- The Washington Times - Saturday, June 9, 2007

PARIS (AP) — Roger Federer watched one more shot by one more opponent miss its mark, then released a guttural yell and shook his fist, a tad relieved to have won when he was close to his worst.

His three-hour struggle of a French Open semifinal was over yesterday, and Federer knew at that moment he was again one more victory from the only major championship to elude him, one more victory from a fourth consecutive Grand Slam title.

Next up are the match and the opponent that matter most: a French Open final against his nemesis, two-time defending champion Rafael Nadal.

For the third time in the past five Grand Slam finals, it’ll be Roger vs. Rafa, No. 1 vs. No. 2. With so much at stake.

“I’ve put myself in position,” Federer said after erasing deficits in every set to beat No. 4 Nikolay Davydenko of Russia 7-5, 7-6 (5), 7-6 (7) and reach his eighth consecutive Grand Slam final, breaking a record established in 1934. “Now I just have one match to go. So hopefully I can do it this year.”

Standing in the way on the clay is Nadal, who holds a 7-4 career edge over Federer, including 5-1 on the slow, red surface.

“It’s a very important match for him,” Nadal said, “but it’s also very important match for me.”

That’s because the Spaniard is hoping to become the first man since Bjorn Borg from 1978 to 1981 to win three straight French Opens. Nadal improved to 20-0 at Roland Garros by eliminating No. 6 Novak Djokovic of Serbia 7-5, 6-4, 6-2.

“He’s very dominant here,” Djokovic said.

Federer dominates everywhere else. He’s won a total of 10 titles at Wimbledon, the U.S. Open and the Australian Open, but he’s always come up short at Roland Garros, including losses to Nadal in the semifinals in 2005 and the final last year.

But win tomorrow, and Federer becomes only the sixth man with a career Grand Slam, and the first man in nearly 40 years to win four majors in a row. It wouldn’t be a true Grand Slam — winning all four majors in a calendar year, accomplished by Don Budge in 1938 and by Rod Laver in 1962 and 1969 — but call it a “Roger Slam,” akin to the “Tiger Slam” that Tiger Woods fashioned with four straight golf majors across 2000 and 2001.

“It’s not the same. It’s not doing it in one year. It’s doing it at the end of one year and the beginning of the next,” Laver said by telephone from Carlsbad, Calif. “Still, it’s unbelievable — if he does it.”

Both Nadal and Federer said the other should be considered the favorite. And both quickly followed up with the phrase, “Anything can happen.”

Federer’s lone victory over Nadal on clay came in their most recent encounter, last month’s Hamburg Masters final. That ended Nadal’s record 81-match winning streak on the surface.

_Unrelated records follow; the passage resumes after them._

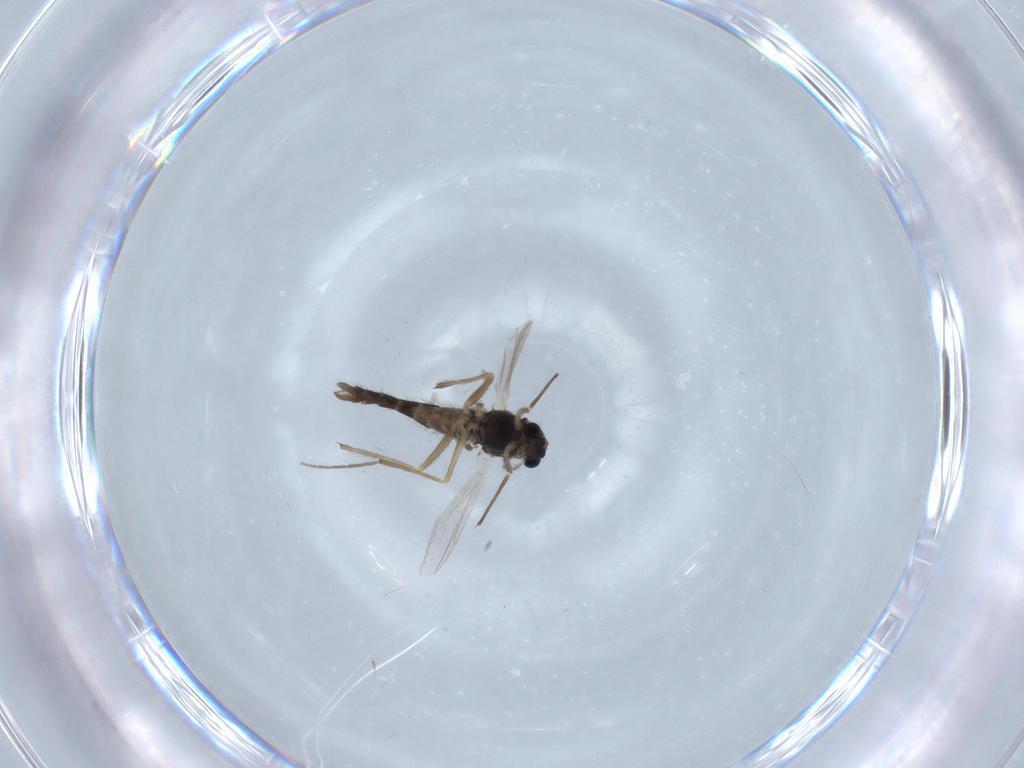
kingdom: Animalia
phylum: Arthropoda
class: Insecta
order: Diptera
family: Chironomidae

“If I arrive [tomorrow], and I don’t play a very, very, very good match, I’m going to lose for sure,” said Nadal, who lost to Federer in last year’s Wimbledon final and is always quick to remind everyone which of the two is ranked No. 1. “If I play a very good match, maybe I’m going to lose, too.”

Given what awaits, Federer’s 3-hour, 1-minute workout against Davydenko was a lot more taxing than the Swiss star would have preferred.

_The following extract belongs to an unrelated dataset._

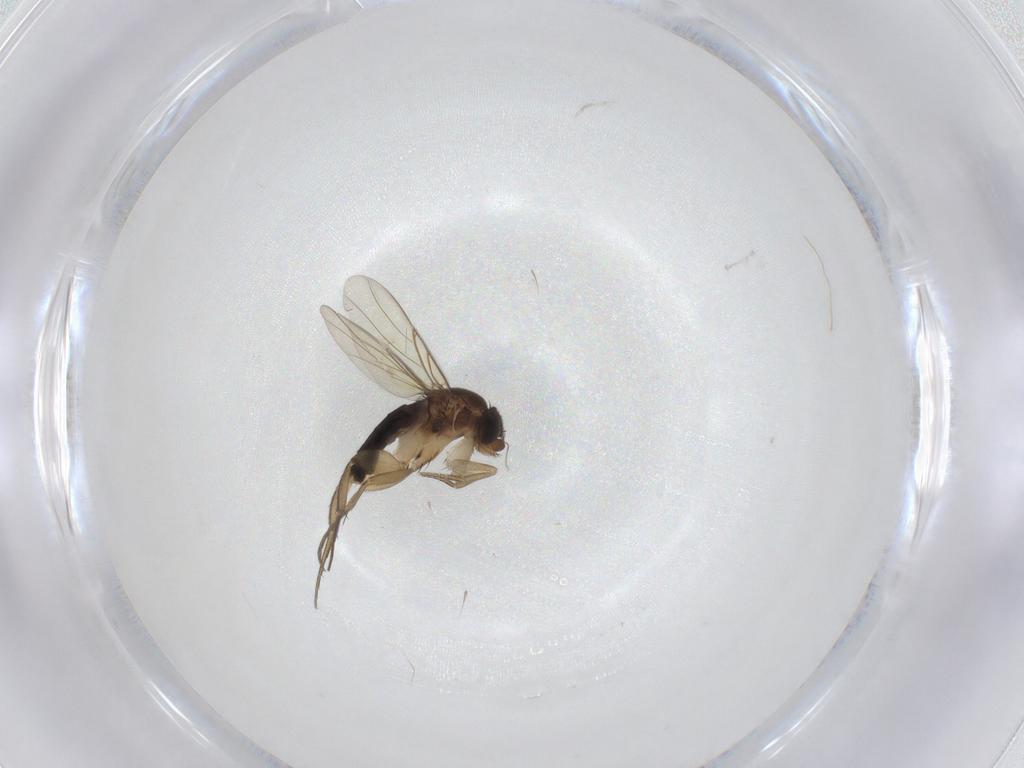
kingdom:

Said Davydenko: “It was physically tough — and mentally.”

Exhaling loudly with each groundstroke from his perch at the baseline, Davydenko was able to hang right in there with his more famous foe during long exchanges and wound up with a 15-13 edge in points lasting 10 or more strokes.

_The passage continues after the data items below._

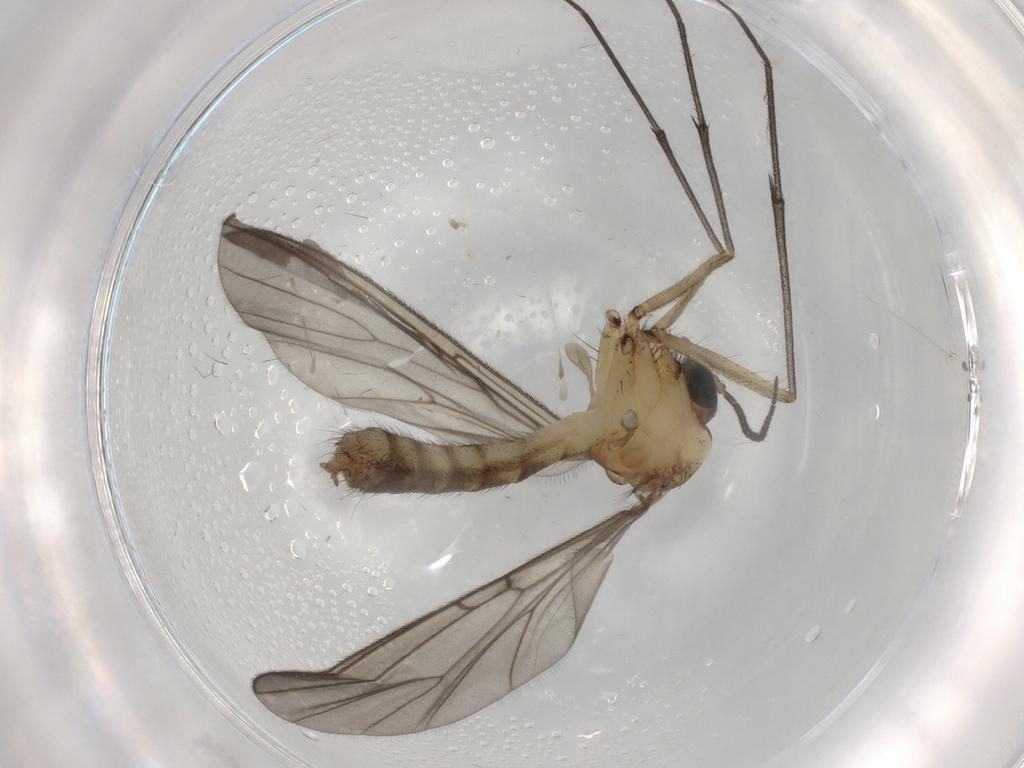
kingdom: Animalia
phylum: Arthropoda
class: Insecta
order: Diptera
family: Mycetophilidae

At times, Federer was as fallible as he gets, making 45 unforced errors. He put one overhead into the net, shanked another shot sideways into the red geraniums at courtside and sent one ball 12 feet up in the stands behind the opposite baseline.

Things were so one-sided in Davydenko’s favor at the beginning that the crowd, desperate for a competitive match, resorted to backing Federer, as though he were the underdog. One voice from the upper deck wailed, “Allez, Roger! Come on!”

Even Federer’s parents, watching from the players’ guest seats, were getting a tad worried.

“When you play well, it’s easy. When you’re not playing well, those are the big wins, the battles. He battled today,” said Federer’s father, Robert. “We were nervous. We’re not used to these battles so much.”

Nadal’s set streak on the red clay in Paris is up to 21, and he had trouble only briefly against Djokovic. Serving for the opening set, Nadal led 5-2, 30-love, when things began to unravel. He was broken, and again at 5-4.

But Nadal broke back to 6-5 by punctuating a 20-stroke point with a forehand winner down the line that Djokovic watched fly by. There wasn’t much suspense thereafter.

While they played, Federer was holding his postmatch press conference and was asked whom he would rather face. A rematch against Nadal, perhaps? Nope.

“I probably prefer Djokovic, to be honest. Never lost against the guy, and the guy has never played a Grand Slam final,” Federer said. “So that would be stupid to say the other guy.”

Well, that “other guy” — Nadal — is the one he’ll play.